PROMPT:
Render the material from the line containing "Find pancreas." through its final line as a JSON list of strings, one string per line. Skip blank lines and leave the pictures out.

Saved data entries:
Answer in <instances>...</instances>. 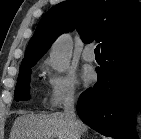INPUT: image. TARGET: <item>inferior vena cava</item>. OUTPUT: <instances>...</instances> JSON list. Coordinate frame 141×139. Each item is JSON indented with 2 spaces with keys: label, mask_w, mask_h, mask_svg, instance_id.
I'll return each instance as SVG.
<instances>
[{
  "label": "inferior vena cava",
  "mask_w": 141,
  "mask_h": 139,
  "mask_svg": "<svg viewBox=\"0 0 141 139\" xmlns=\"http://www.w3.org/2000/svg\"><path fill=\"white\" fill-rule=\"evenodd\" d=\"M64 115L69 120L72 129V139H80L79 123L75 115L74 95L68 94L64 101Z\"/></svg>",
  "instance_id": "602c4592"
}]
</instances>
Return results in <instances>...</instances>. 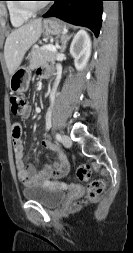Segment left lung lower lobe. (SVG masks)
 Listing matches in <instances>:
<instances>
[{
	"label": "left lung lower lobe",
	"mask_w": 133,
	"mask_h": 253,
	"mask_svg": "<svg viewBox=\"0 0 133 253\" xmlns=\"http://www.w3.org/2000/svg\"><path fill=\"white\" fill-rule=\"evenodd\" d=\"M54 5L43 17H57L66 22L88 27L99 35L104 0H53Z\"/></svg>",
	"instance_id": "obj_1"
}]
</instances>
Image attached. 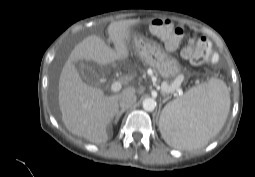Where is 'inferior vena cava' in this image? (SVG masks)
<instances>
[{
  "instance_id": "1",
  "label": "inferior vena cava",
  "mask_w": 255,
  "mask_h": 177,
  "mask_svg": "<svg viewBox=\"0 0 255 177\" xmlns=\"http://www.w3.org/2000/svg\"><path fill=\"white\" fill-rule=\"evenodd\" d=\"M136 102V95L133 93L125 94L121 97L119 104L122 109H128Z\"/></svg>"
}]
</instances>
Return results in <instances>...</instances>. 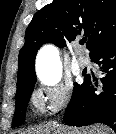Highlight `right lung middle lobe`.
Here are the masks:
<instances>
[{"mask_svg":"<svg viewBox=\"0 0 116 134\" xmlns=\"http://www.w3.org/2000/svg\"><path fill=\"white\" fill-rule=\"evenodd\" d=\"M34 84L35 82L27 84L22 92L16 95V109L13 117L12 127H17L24 123L27 105L30 99V95L34 89ZM81 87L82 85L74 83L72 98H74L75 95L80 91Z\"/></svg>","mask_w":116,"mask_h":134,"instance_id":"right-lung-middle-lobe-1","label":"right lung middle lobe"}]
</instances>
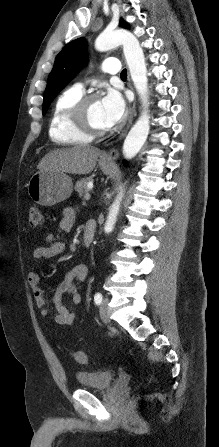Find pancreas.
<instances>
[{
	"mask_svg": "<svg viewBox=\"0 0 219 447\" xmlns=\"http://www.w3.org/2000/svg\"><path fill=\"white\" fill-rule=\"evenodd\" d=\"M92 181H93V179L91 177H87V178H83L76 182L75 190L79 193L80 197L85 195L86 193H88L89 190H88L87 185L89 182H92Z\"/></svg>",
	"mask_w": 219,
	"mask_h": 447,
	"instance_id": "pancreas-1",
	"label": "pancreas"
}]
</instances>
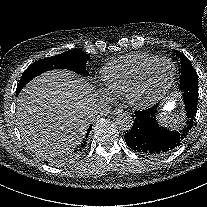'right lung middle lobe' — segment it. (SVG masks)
Returning <instances> with one entry per match:
<instances>
[{"label": "right lung middle lobe", "mask_w": 207, "mask_h": 207, "mask_svg": "<svg viewBox=\"0 0 207 207\" xmlns=\"http://www.w3.org/2000/svg\"><path fill=\"white\" fill-rule=\"evenodd\" d=\"M89 55L81 50H71L56 56L38 60L31 64L23 73L16 89L19 94L22 88L37 75L52 69H68L81 75H88L86 62Z\"/></svg>", "instance_id": "1"}]
</instances>
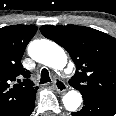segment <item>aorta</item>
<instances>
[{
    "mask_svg": "<svg viewBox=\"0 0 116 116\" xmlns=\"http://www.w3.org/2000/svg\"><path fill=\"white\" fill-rule=\"evenodd\" d=\"M28 54L35 61L61 70L67 64V55L64 50L56 43L41 39L35 40L28 46ZM64 107L68 111H76L82 103V96L76 90H71L62 98Z\"/></svg>",
    "mask_w": 116,
    "mask_h": 116,
    "instance_id": "1",
    "label": "aorta"
}]
</instances>
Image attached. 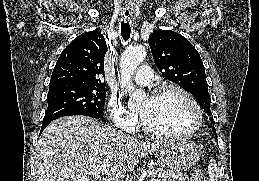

RIGHT ANSWER:
[
  "Find pancreas.",
  "<instances>",
  "[{",
  "\t\"mask_svg\": \"<svg viewBox=\\\"0 0 219 447\\\" xmlns=\\\"http://www.w3.org/2000/svg\\\"><path fill=\\\"white\\\" fill-rule=\\\"evenodd\\\" d=\\\"M92 181H93V179L91 177H87V178H83L76 182L75 190L79 193L80 197L85 195L86 193H88L89 190H88L87 185L89 182H92Z\\\"/></svg>\",",
  "\t\"mask_w\": 219,",
  "\t\"mask_h\": 447,",
  "\t\"instance_id\": \"pancreas-1\",",
  "\t\"label\": \"pancreas\"",
  "}]",
  "</instances>",
  "'right lung middle lobe' — segment it. (SVG masks)",
  "Returning <instances> with one entry per match:",
  "<instances>",
  "[{\"label\": \"right lung middle lobe\", \"mask_w\": 207, \"mask_h\": 207, \"mask_svg\": \"<svg viewBox=\\\"0 0 207 207\\\" xmlns=\\\"http://www.w3.org/2000/svg\\\"><path fill=\\\"white\\\" fill-rule=\\\"evenodd\\\" d=\\\"M89 55L81 50H71L56 56L38 60L31 64L23 73L16 89L19 94L22 88L37 75L52 69H68L81 75H88L86 62Z\\\"/></svg>\", \"instance_id\": \"1\"}]",
  "</instances>",
  "segment <item>aorta</item>",
  "<instances>",
  "[{",
  "    \"mask_svg\": \"<svg viewBox=\\\"0 0 116 116\\\" xmlns=\\\"http://www.w3.org/2000/svg\\\"><path fill=\\\"white\\\" fill-rule=\\\"evenodd\\\" d=\\\"M28 54L35 61L61 70L67 64V55L64 50L56 43L41 39L35 40L28 46ZM64 107L68 111H76L82 103V96L76 90H71L62 98Z\\\"/></svg>\",",
  "    \"mask_w\": 116,",
  "    \"mask_h\": 116,",
  "    \"instance_id\": \"1\",",
  "    \"label\": \"aorta\"",
  "}]",
  "</instances>",
  "Image attached. "
]